The abstract implementation uses the KeychainCredentialsProvider, this uses the configs or the systems keychain to access a username and password. For Basic login flows you do not need to configure a credential provider. Should your service use OAuth2 or some mechanism not based on a Basic login flow, you may need to implement a CrendentialProvider.

  1. Implement the login function:
def login(self) -> BlitzGateway:
    """
    Logins into configured omero server.

    Returns
    -------
    BlitzGateway
        OMERO API gateway

    Raises
    ------
    RuntimeError
        Could not login to OMERO server.
    """
    details = lavlab.ctx.histology.service.copy()
    if details.get("username") is None or details.get("passwd") is None:
        username, password = self.cred_provider.get_credentials()
        details.update({"username": username, "passwd": password})

    conn = BlitzGateway(**details)
    if conn.connect():
        return conn
    raise RuntimeError("Unable to connect to OMERO server.")

There's typically not much work to be done in the login class. Most of the work is expected to be done by the service, with login settings being configured in our lavlab.yml file:

# be sure to match the service with the datatype provided
histology:
  service:
    name: 'omero' 
    # BlitzGateway kwargs
    host: null
    username: null 
    passwd: null
    ...
  1. Register the service:

Super simple, just gotta add our new service provider to our pyproject.toml.
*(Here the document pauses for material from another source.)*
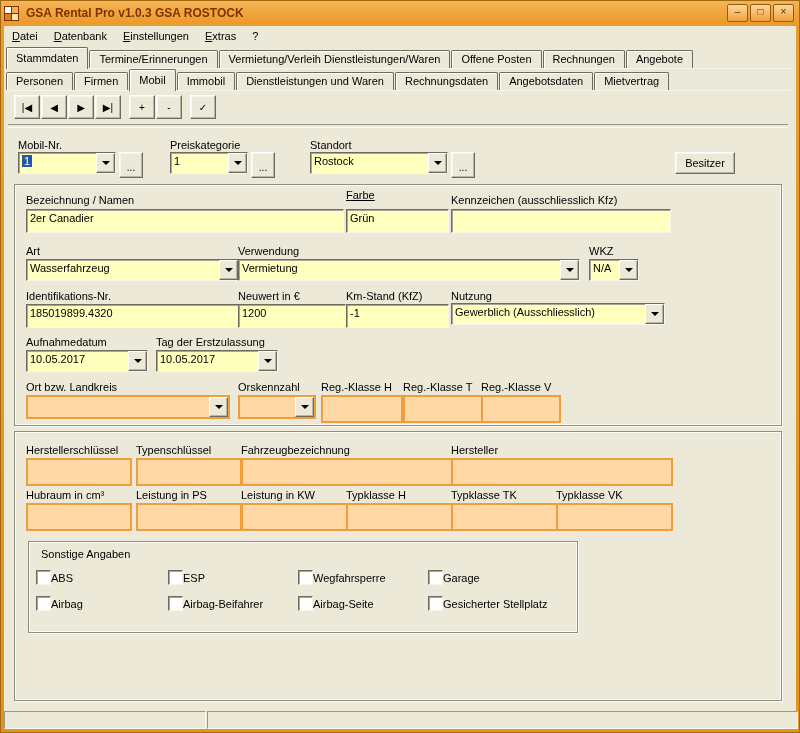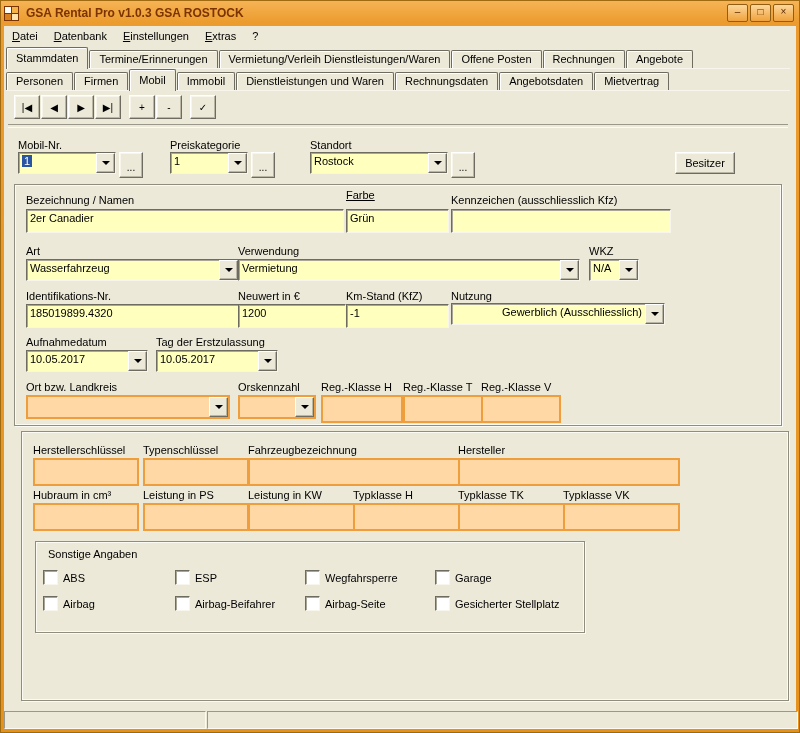"Gewerblich (Ausschliesslich)" div.combo { text-align: right -> none }
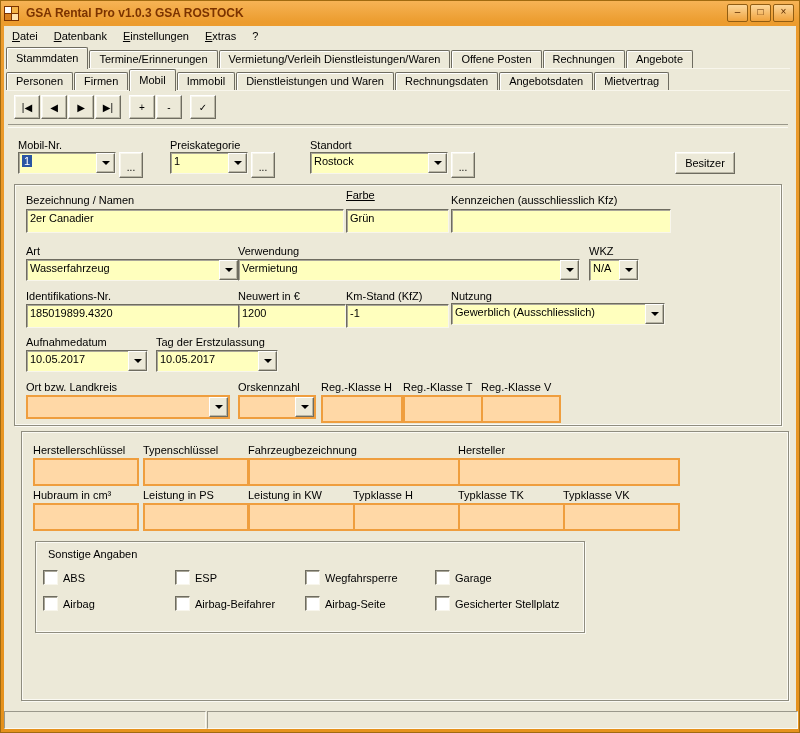"Herstellerschlüssel" div.groupbox { margin-left: 7px -> none }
[project.entry-points."lavlab_python_utils.service_providers"]
OMERO = "lavlab.omero:OmeroServiceProvider"

Testing

Ensure that you write tests for your new service provider and run them to verify that everything works correctly. Service providers are a bit tough to write tests for, as you need a server to test against. Currently for OMERO we run it against a server in our local deployment using self hosted runner. Ideally you'd get some sort of public test server to run it against. See test/omero for more how we test our OMERO service provider.